An International Criminal Court investigation report reveals that Cambodia’s decision to deport 22 Uyghurs in 2009 was insufficient to exercise its jurisdiction into persecution faced by the ethnic minority in China.
A report from the court’s Office of the Prosecutor released on December 14 shows that earlier this year communication was submitted that said the court had jurisdiction over alleged Chinese persecution of the Uyghurs ethnic minority because part of the crime had been committed in a state party to the ICC.
China is not a member of the ICC, but the communication said that Uyghurs were arrested, or “abducted,” in Cambodia and Tajikistan and sent back to China, which meant that part of the crime had occurred in an ICC member state.
The prosecutor’s office said this precondition was not sufficient for the court to exercise territorial jurisdiction for a majority of the alleged crimes, such as genocide, crimes against humanity, torture, or other inhumane acts.
The office did look into the alleged acts of deportations and found that it may have deviated from local and international law.
“The Office observes that while the transfers of persons from Cambodia and Tajikistan to China appear to raise concerns with respect to their conformity with national and international law...it does not appear that such conduct would amount to the crime against humanity of deportation under article 7(1)(d) of the Statute within the jurisdiction of the Court,” reads the document.
“Accordingly, the Office determined that there was no basis to proceed at this time,” it added.
The deportations happened in December 2009, when the Cambodian government raided a shelter run by the United Nations refugee agency in Phnom Penh and detained 22 Uyghurs seeking asylum.

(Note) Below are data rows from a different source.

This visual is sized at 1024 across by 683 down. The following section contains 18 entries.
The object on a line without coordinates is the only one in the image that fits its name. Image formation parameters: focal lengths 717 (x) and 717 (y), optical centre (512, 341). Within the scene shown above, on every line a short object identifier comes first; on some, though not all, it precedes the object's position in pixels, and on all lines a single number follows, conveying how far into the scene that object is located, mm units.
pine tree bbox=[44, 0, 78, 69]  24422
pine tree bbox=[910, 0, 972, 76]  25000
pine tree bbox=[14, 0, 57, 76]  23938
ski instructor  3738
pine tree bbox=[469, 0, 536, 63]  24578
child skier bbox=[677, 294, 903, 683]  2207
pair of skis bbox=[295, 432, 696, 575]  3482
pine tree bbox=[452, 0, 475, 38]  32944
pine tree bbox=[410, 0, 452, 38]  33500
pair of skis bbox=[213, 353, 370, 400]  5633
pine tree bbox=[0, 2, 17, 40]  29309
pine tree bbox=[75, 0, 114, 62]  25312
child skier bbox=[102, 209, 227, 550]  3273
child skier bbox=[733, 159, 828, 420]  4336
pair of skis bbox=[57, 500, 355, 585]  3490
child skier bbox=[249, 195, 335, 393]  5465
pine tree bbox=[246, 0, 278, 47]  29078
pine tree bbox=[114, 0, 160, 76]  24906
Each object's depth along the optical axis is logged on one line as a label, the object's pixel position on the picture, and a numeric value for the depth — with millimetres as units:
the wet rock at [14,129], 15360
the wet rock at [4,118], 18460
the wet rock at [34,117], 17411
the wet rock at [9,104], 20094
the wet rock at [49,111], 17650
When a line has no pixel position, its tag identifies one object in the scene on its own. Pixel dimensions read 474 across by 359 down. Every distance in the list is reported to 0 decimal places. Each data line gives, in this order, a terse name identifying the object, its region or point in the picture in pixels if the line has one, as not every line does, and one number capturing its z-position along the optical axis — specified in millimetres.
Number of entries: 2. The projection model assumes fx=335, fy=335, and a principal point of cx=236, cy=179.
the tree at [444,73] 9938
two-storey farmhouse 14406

They were deported the next day in a chartered flight sent by the Chinese government.
Deputy Prime Minister Sar Kheng reportedly said to UN officials later that the government was then in a “difficult position due to pressure from outside forces”, according to British journalist Bill Hayton, who wrote about the incident in his 2014 book “South China Sea.”

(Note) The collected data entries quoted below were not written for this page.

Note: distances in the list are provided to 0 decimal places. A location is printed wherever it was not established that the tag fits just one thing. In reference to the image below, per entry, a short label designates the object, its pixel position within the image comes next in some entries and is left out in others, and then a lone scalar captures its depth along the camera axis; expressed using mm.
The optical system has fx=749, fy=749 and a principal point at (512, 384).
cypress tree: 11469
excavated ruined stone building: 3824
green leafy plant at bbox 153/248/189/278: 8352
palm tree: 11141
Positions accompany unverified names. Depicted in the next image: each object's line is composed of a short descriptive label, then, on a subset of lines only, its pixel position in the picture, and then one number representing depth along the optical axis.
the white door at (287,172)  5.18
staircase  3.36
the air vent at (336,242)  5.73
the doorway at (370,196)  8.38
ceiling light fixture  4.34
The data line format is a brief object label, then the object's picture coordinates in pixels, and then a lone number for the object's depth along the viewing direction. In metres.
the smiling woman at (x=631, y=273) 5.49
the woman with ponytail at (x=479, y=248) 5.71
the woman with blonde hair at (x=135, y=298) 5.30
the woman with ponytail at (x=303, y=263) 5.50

The day after the Uyghurs were deported, then-Chinese Vice President Xi Jinping made a short visit to Cambodia with a pledge of $1.2 billion in aid to Prime Minister Hun Sen’s government.
The U.S. government responded by halting the delivery of 200 military vehicles to Cambodia, only for the Chinese government to announce another aid package for 256 military vehicles.
Interior Ministry Spokesperson Khieu Sopheak defended the decade-old action on Wednesday and denied that China pressured Cambodia to deport the Uyghurs.
“Cambodia eats in Cambodia’s house, while China eats in China’s house,” Khieu Sopheak said, using a metaphor to explain the principle of non-interference between the two countries.
He said Cambodian authorities were only “enforcing their own laws” in arresting the “undocumented” Uyghur refugees.
“And even if you are ICC officials or those [who lodged the complaints], you will be arrested if you happen to enter Cambodia illegally,” Khieu Sopheak said.
Cambodia was among 37 states joining a petition in July last year, at the United Nations’ Human Rights Council in Geneva, in support of China’s policies in Xinjiang province, where a large number of Uyghurs live.
Phil Robertson, deputy director of Human Rights Watch’s Asia division, said ICC’s refusal to investigate the deportations in Cambodia did not justify the action of sending back people seeking asylum.
“That action [deportation] showed PM Hun Sen operating in his most crude, rights-abusing way by trading refugees’ lives to China in exchange for a big payout in political and financial assistance,” Robertson said in an email.